Alexandre Matheron, Spinoza au présent

Par Pierre-François Moreau, professeur à l’ENS de Lyon et Laurent Bove , président de l’Association des amis de Spinoza 

Alexandre Matheron, Spinoza au présent

Le philosophe spinoziste est mort mardi. Son approche du penseur néerlandais a notamment influencé Toni Negri, Frédéric Lordon et Etienne Balibar.

Tribune. Alexandre Matheron est mort ce mardi 7 janvier. Il avait profondément marqué la philosophie et l’histoire de la philosophie en France et à l’étranger par ses travaux sur Spinoza et sur la pensée de l’âge classique. Il a notamment influencé ceux qui, de Toni Negri à Frédéric Lordon, vont chercher dans le spinozisme des outils pour déchiffrer les conflits du monde actuel.

Né en 1926, il est assistant à la faculté des lettres d’Alger de 1957 à 1963, puis attaché de recherche au CNRS où il rédige ses deux thèses (dont sont issus ses ouvrages, Individu et communauté chez Spinoza, 1969, éditions de Minuit, et le Christ et le salut des ignorants chez Spinoza,1971, Aubier-Montaigne). De 1968 à 1971, il est maître-assistant à l’université de Nanterre puis, de 1971 à 1992, professeur à l’Ecole normale supérieure de Fontenay-Saint-Cloud. Ses nombreuses études sur la pensée du XVIIe siècle, ses héritages et ses enjeux ont été recueillis en 2011 dans le volume Etudes sur Spinoza et les philosophies de l’âge classique (ENS Editions).

Énoncé du problème A:
Donnez les titres de tous les livres d'Alexandre Matheron cités dans l'extrait.
Énoncé du problème B:
Reproduisez, s'il vous plaît, le passage de l'extrait qui va de « Tribune. Alexandre Matheron est » à « du monde actuel. ».

(Enregistrements tirés d'un jeu de données)
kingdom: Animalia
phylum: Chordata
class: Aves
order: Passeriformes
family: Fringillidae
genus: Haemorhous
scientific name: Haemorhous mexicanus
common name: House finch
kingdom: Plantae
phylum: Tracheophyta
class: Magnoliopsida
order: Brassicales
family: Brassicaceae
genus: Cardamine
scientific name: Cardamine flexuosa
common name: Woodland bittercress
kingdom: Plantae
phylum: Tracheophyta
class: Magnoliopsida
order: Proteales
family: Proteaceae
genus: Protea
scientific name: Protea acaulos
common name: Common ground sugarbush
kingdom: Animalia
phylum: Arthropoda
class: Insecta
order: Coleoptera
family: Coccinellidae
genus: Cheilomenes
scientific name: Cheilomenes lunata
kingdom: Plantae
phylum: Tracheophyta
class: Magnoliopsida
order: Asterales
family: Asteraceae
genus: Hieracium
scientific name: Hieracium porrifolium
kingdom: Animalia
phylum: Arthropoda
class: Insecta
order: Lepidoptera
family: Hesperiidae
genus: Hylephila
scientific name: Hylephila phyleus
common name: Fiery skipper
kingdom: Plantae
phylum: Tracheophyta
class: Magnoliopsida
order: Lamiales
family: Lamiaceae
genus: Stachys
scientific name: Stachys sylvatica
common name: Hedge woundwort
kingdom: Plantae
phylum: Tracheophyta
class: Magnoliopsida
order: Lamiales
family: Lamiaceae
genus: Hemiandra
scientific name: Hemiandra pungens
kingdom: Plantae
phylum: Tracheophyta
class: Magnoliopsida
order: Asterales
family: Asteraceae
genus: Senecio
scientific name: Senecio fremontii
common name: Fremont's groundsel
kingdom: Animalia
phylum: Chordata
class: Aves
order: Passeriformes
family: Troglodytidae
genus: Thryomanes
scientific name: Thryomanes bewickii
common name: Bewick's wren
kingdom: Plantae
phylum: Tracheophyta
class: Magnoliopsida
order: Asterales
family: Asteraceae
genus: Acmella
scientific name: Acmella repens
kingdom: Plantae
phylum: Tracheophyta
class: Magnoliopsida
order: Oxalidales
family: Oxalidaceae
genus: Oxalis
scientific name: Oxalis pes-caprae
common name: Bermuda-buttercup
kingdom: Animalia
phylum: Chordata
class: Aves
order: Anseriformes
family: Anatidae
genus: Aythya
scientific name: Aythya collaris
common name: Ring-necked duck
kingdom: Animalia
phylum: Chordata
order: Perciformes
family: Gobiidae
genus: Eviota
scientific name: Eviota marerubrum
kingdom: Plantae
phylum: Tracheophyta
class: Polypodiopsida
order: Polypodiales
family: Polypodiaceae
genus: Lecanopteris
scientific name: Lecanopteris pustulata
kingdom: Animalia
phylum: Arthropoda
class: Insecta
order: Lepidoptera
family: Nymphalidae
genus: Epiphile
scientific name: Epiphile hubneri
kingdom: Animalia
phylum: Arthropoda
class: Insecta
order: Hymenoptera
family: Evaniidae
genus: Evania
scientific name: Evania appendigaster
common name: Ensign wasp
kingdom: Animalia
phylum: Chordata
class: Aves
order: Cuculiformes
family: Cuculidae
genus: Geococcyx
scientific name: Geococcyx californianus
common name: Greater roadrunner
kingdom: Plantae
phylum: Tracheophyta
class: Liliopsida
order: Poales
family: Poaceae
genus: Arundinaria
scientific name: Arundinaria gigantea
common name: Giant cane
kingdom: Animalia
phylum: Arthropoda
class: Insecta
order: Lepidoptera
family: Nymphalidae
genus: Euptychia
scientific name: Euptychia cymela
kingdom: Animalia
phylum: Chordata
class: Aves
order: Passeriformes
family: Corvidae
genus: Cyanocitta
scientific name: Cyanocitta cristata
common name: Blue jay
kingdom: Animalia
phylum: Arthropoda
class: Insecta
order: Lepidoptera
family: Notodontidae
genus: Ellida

Solution du problème A:
- Individu et communauté chez Spinoza
- le Christ et le salut des ignorants chez Spinoza
- Etudes sur Spinoza et les philosophies de l'âge classique

Solution du problème B:
Tribune. Alexandre Matheron est mort ce mardi 7 janvier. Il avait profondément marqué la philosophie et l’histoire de la philosophie en France et à l’étranger par ses travaux sur Spinoza et sur la pensée de l’âge classique. Il a notamment influencé ceux qui, de Toni Negri à Frédéric Lordon, vont chercher dans le spinozisme des outils pour déchiffrer les conflits du monde actuel.